The federal Budget plan mentions “environment” 74 times, but very few of those references relate to climate change, contamination, air, soil or water. The “environment” that the Budget focuses on is the economic one, such as:
“an environment in which businesses can grow and succeed”
“Canada’s business environment”
“branding Canada as a premier destination for business investment”
“secure the low-tax environment”
“an environment in which companies can plan ahead, positioning themselves to compete for defence contracts”.
The budget also allows pipelines to deduct monies they put aside for future cleanup costs, in a “qualified environmental trust”.
The page that does deal with the natural environment promises:
Investing almost $870 million over two years for Canada’s Clean Air Agenda, including
$252 million to support regulatory activities to address climate change and air quality.
$86 million to support clean energy regulatory actions, focusing on energy efficiency.
$48 million to develop transportation sector regulations and next-generation clean transportation initiatives.
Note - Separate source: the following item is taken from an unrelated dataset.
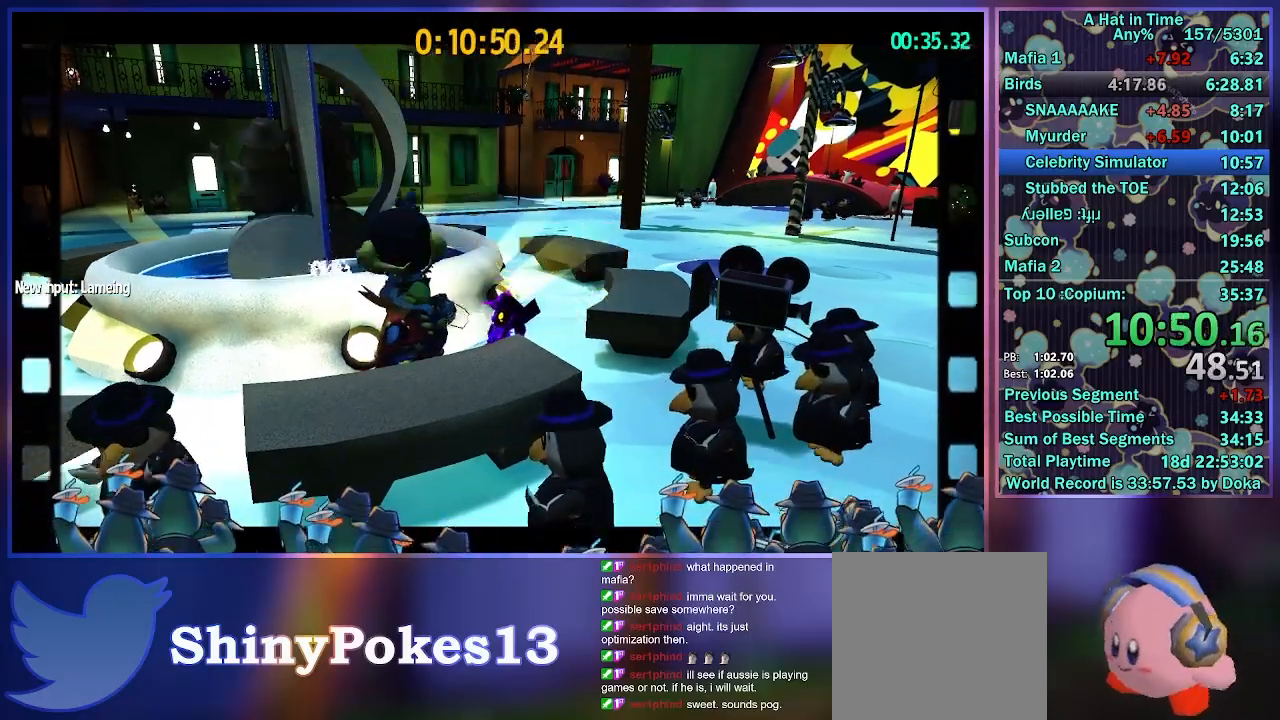
{"buttons": [], "left_stick": "center", "right_stick": "center", "events": []}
$58millionforprojectstoimproveourunderstanding of climate change impacts.
$25 million to advance Canada’s engagement in international negotiations and support the Canada-United States Clean Energy Dialogue.
$400 million in 2011–12 for the ecoENERGY Retrofit – Homes program to help homeowners make their homes more energy efficient and reduce the burden of high energy costs. Further details regarding this program will be announced in the near future.
Providing $5.5 million over five years to Parks Canada to establish the Mealy Mountains National Park in Labrador.
Continuing action to systematically assess, remediate and monitor federal contaminated sites.
Renewing the Chemicals Management Plan with almost $200 million over two years to assess and manage the risk of harmful chemicals.
Providing Environment Canada with $27 million over two years to improve Canada’s weather services.
Reserves will also get some much needed money to repair their fuel tanks, which often leak, contaminating drinking water.
On the other hand, we have heard that cuts are planned to other parts of Environment Canada’s budget, paralleling the major cuts proposed for the US Environmental Protection Agency.The text of the budget does not explain where these cuts will be made. There is nothing for renewable energy. And environmental NGOs could also be affected by the tightened rules on donations to charities.